▶ **Task list**:
1: Answer these questions from the parenting advice post:
(a) How old is the son?
(b) What was the only lesson the son learned after he was caught at home alone with his girlfriend?
(c) What stopped the writer from being lazy as a child?
2: Write out the part of the parenting advice post that begins with the words containing "I can't count" and ends with "I wanted to.".

▶ **Excerpt to read**:
I can't count how many times I was told I was "lazy" and "unmotivated" during my childhood. Its true, I admit it. I did the bare minimum needed, at the last minute possible. I've been punished, reprimanded, grounded, written papers, had my most loved items taken from me etc... you name it, my parents tried it. Did this motivate or stop me from being lazy... NO! What stopped me was when I realized it was in my best interest to change. That I was doing it for myself, and no one else, because I wanted to.
Issue #2:
- Skipped School
- At home alone w/ gf
Been there, done that. He's 17 years old, at this age, hes going to make the decisions he makes regardless of the potential consequences from mom. The only lesson he learned from this was not to trust his little brother. I assure you he's going to sneak off somewhere else with her, unsupervised and you'll never know, understand this. A punishment at this stage in his life will simply deteriorate your relationship with your son; he's going to choose "love" over you. You're responsibility is to be there when "love sucks" and to let him know it will be alright when she dumps him, that there are other fish in the sea. Now if you haven't (hopefully you have) make sure you have the "talk".
Issue #3:
- Doesn't have own car
- Uses family car when THEY need something done
Given we don't know your family and your son, you need to ask yourself what privileges your son DOES have. With what little information we have it sounds like you're still treating him like a young child.
- How does he go on dates?
- Does he have any time where he can be with just his gf? (movies, bowling, etc)
- Say he want's to go to the movies with his gf, do you drive them?! REALLY?
- Does he have a job?
- How does he earn money if not? (an allowance!?!?)
- Where is his responsibility? His independence?
TLDR;
He's 17, sit back, let auto-pilot take over, and be his crutch when he falls down.

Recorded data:
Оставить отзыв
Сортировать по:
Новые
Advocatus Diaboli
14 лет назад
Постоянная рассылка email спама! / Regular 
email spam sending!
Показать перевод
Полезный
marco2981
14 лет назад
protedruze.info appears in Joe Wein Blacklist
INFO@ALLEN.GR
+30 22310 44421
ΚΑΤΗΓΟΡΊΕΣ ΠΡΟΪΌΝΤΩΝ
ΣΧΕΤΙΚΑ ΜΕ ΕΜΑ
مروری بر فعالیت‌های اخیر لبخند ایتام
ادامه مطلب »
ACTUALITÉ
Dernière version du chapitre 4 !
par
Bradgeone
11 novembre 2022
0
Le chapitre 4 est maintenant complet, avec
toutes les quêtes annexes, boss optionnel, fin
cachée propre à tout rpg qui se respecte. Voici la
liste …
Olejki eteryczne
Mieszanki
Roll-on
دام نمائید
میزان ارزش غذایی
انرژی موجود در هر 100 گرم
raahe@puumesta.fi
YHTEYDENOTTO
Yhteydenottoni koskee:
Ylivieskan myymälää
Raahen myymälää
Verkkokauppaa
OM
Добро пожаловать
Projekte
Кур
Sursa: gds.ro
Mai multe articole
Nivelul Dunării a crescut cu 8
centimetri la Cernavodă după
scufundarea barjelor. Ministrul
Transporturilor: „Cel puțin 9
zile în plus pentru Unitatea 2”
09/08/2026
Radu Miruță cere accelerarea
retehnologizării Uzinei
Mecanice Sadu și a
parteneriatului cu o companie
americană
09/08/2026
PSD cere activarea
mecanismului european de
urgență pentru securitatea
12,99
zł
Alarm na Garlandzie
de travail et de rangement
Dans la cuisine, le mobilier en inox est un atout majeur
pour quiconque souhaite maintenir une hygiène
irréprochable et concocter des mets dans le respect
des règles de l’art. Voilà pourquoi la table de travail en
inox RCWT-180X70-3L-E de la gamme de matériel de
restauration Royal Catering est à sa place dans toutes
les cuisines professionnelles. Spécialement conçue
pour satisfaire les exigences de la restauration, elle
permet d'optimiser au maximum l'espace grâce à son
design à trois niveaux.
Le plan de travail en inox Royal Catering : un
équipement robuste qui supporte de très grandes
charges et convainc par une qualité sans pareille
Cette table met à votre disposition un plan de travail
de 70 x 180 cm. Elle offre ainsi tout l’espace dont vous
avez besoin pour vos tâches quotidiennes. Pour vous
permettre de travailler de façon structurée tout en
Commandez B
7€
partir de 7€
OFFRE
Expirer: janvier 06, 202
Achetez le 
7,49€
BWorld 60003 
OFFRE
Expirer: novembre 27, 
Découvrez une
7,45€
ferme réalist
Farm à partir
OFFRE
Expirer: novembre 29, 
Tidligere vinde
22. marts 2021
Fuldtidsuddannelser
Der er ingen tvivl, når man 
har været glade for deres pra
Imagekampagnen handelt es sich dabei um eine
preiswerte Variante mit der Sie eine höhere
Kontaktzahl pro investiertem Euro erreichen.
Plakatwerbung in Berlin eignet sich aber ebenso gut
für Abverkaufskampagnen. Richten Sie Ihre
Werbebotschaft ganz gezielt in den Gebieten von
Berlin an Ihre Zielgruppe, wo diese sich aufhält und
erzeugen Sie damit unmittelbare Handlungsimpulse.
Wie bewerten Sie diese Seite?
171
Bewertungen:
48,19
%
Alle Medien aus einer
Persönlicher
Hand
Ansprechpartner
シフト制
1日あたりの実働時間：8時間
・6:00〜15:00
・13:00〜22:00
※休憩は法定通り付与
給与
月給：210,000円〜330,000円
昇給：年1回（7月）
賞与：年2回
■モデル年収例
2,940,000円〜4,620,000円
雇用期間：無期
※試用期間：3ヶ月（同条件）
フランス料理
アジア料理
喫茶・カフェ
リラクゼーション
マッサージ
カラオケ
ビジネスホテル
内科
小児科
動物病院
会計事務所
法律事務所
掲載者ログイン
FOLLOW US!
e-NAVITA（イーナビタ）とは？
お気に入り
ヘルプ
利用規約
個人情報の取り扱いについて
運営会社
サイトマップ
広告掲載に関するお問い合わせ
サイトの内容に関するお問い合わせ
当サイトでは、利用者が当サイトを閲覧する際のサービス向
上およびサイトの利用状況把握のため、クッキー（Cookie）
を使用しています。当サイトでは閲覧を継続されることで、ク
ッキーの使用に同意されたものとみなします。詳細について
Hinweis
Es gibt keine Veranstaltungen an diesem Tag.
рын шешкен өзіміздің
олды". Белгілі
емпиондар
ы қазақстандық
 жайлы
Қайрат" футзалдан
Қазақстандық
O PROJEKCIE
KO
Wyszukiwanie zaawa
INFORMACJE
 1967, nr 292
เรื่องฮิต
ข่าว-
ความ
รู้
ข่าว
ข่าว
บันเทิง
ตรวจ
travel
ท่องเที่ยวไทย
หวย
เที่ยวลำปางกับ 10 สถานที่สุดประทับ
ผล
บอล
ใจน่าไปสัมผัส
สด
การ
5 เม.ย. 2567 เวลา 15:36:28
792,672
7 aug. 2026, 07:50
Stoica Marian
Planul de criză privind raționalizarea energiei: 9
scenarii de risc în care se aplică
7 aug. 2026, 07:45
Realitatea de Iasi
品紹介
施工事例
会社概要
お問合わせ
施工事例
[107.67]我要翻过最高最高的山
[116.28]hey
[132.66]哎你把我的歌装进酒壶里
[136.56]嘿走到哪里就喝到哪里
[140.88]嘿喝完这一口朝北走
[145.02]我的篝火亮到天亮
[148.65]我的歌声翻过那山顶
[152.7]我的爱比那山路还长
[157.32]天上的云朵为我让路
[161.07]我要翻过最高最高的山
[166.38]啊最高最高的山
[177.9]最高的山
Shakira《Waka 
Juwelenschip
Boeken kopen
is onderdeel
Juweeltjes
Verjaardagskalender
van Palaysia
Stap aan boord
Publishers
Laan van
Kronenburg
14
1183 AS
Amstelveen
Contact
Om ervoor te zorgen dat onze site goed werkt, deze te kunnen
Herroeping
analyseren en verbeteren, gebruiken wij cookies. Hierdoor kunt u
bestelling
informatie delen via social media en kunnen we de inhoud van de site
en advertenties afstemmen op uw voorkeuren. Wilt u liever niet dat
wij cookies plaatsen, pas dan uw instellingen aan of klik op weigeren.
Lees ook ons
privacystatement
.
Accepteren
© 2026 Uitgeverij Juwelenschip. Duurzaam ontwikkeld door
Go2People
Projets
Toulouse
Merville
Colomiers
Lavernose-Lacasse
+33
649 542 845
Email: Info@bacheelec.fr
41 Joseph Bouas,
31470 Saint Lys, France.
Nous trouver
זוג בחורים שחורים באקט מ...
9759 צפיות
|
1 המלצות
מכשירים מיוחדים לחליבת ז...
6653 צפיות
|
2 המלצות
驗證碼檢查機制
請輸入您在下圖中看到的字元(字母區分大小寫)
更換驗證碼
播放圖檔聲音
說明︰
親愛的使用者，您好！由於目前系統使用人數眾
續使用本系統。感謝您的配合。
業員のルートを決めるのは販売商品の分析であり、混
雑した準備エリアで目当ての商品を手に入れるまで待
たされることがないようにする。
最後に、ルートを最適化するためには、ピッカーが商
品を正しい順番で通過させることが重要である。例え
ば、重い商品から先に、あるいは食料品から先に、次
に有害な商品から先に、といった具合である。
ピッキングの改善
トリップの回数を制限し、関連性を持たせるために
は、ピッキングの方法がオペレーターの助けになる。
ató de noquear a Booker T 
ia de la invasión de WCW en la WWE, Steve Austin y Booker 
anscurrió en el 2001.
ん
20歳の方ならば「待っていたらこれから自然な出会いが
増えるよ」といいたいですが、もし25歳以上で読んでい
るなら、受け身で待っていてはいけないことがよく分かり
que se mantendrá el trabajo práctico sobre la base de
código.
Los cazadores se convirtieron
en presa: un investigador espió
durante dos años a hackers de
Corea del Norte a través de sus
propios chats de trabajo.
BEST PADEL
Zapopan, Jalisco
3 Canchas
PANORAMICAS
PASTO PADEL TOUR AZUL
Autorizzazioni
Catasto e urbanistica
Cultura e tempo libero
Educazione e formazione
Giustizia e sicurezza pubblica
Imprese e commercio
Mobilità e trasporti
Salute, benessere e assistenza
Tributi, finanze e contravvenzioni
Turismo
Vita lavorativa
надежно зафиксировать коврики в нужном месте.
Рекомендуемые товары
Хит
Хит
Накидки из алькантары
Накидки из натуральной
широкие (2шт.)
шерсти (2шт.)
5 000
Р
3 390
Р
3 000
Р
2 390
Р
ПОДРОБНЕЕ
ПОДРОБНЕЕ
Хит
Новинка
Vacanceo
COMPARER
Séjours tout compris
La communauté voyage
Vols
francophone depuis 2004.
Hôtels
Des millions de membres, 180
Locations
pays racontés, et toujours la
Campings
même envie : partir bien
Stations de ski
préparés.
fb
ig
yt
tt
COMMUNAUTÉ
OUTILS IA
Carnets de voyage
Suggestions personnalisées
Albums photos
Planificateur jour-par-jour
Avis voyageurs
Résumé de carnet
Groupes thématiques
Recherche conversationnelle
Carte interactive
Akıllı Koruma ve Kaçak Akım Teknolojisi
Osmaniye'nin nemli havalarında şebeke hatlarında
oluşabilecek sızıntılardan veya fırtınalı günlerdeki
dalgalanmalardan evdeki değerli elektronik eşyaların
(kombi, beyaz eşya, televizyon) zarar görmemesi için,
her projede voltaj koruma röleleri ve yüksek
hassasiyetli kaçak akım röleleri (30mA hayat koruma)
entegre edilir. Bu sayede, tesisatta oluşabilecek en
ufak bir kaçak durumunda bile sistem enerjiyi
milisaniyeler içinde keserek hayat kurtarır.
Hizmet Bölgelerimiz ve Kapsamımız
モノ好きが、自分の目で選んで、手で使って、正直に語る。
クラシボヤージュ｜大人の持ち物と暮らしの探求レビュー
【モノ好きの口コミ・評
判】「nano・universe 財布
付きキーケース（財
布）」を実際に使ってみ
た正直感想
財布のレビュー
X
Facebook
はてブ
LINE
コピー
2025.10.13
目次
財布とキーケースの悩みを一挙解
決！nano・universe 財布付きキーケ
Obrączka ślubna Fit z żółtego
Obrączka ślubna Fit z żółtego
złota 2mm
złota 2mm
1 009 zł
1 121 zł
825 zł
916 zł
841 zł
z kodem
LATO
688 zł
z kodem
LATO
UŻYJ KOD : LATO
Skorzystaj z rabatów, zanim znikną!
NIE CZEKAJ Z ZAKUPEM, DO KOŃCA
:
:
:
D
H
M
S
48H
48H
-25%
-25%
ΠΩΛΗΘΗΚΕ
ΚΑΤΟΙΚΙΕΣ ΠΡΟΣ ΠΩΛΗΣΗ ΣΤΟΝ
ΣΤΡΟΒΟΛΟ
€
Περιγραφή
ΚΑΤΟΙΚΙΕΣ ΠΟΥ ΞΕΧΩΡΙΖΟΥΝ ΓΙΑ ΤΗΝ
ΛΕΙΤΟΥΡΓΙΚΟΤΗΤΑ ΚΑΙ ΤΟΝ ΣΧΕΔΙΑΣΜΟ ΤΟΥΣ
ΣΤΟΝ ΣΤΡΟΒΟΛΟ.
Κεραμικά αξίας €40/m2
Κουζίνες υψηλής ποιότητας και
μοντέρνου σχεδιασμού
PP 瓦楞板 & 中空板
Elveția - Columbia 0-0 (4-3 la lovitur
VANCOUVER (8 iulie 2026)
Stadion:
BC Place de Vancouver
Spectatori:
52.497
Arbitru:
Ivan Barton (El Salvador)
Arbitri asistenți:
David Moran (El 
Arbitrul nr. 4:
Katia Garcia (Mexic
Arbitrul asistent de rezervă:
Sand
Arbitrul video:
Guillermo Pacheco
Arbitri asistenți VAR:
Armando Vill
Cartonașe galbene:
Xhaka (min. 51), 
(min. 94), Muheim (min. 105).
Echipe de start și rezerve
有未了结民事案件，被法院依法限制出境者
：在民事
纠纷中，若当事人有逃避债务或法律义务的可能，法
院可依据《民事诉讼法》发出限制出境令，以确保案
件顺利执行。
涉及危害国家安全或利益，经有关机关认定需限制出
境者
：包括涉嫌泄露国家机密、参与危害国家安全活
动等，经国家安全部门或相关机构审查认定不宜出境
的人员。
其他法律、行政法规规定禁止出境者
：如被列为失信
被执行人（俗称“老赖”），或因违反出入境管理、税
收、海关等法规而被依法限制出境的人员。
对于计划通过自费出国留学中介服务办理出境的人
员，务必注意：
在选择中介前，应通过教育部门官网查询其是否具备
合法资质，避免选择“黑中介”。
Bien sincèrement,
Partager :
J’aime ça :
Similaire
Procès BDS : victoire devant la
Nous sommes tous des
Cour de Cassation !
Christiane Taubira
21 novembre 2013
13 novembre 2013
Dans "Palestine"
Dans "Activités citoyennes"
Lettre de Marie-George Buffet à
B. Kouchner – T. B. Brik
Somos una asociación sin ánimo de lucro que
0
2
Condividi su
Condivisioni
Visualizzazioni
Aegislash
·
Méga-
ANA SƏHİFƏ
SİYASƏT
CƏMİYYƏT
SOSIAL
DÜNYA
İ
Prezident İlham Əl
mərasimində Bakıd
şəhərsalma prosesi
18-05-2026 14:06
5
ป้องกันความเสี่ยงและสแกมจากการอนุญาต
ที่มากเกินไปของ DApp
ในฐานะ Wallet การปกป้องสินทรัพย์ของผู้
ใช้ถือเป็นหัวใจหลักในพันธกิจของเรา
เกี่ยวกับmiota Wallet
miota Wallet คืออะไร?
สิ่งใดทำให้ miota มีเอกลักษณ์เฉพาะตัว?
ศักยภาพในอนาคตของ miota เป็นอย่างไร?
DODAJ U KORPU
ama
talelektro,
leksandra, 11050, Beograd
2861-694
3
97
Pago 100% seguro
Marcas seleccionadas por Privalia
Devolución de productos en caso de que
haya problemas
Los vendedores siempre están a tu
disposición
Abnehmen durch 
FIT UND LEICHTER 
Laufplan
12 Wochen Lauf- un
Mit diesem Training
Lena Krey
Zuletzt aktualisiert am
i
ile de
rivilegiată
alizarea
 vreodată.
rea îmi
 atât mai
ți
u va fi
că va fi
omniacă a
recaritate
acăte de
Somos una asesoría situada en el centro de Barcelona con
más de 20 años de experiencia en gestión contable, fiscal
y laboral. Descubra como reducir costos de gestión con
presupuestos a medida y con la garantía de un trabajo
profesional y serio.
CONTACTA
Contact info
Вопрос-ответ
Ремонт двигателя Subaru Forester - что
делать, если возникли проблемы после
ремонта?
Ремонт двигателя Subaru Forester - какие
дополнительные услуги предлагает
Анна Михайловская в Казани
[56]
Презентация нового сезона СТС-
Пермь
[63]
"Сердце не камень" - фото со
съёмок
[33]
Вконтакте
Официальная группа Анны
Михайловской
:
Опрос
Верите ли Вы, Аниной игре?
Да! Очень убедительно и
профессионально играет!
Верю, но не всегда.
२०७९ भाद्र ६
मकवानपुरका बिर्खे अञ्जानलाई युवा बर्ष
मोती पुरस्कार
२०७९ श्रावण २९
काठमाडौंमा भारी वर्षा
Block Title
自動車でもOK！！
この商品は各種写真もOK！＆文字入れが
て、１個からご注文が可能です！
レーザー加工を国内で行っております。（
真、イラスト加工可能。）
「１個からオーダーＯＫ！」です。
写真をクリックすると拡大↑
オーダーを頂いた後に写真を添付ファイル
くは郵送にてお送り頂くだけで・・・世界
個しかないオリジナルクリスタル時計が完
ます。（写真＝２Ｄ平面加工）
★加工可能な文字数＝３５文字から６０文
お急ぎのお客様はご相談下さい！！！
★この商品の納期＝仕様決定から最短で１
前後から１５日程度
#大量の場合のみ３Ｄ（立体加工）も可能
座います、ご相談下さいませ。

▶ **Answers to the exercises**:
1:
(a) He is 17 years old.
(b) He learned not to trust his little brother.
(c) The writer realized that changing was in the writer's own best interest.

2:
I can't count how many times I was told I was "lazy" and "unmotivated" during my childhood. Its true, I admit it. I did the bare minimum needed, at the last minute possible. I've been punished, reprimanded, grounded, written papers, had my most loved items taken from me etc... you name it, my parents tried it. Did this motivate or stop me from being lazy... NO! What stopped me was when I realized it was in my best interest to change. That I was doing it for myself, and no one else, because I wanted to.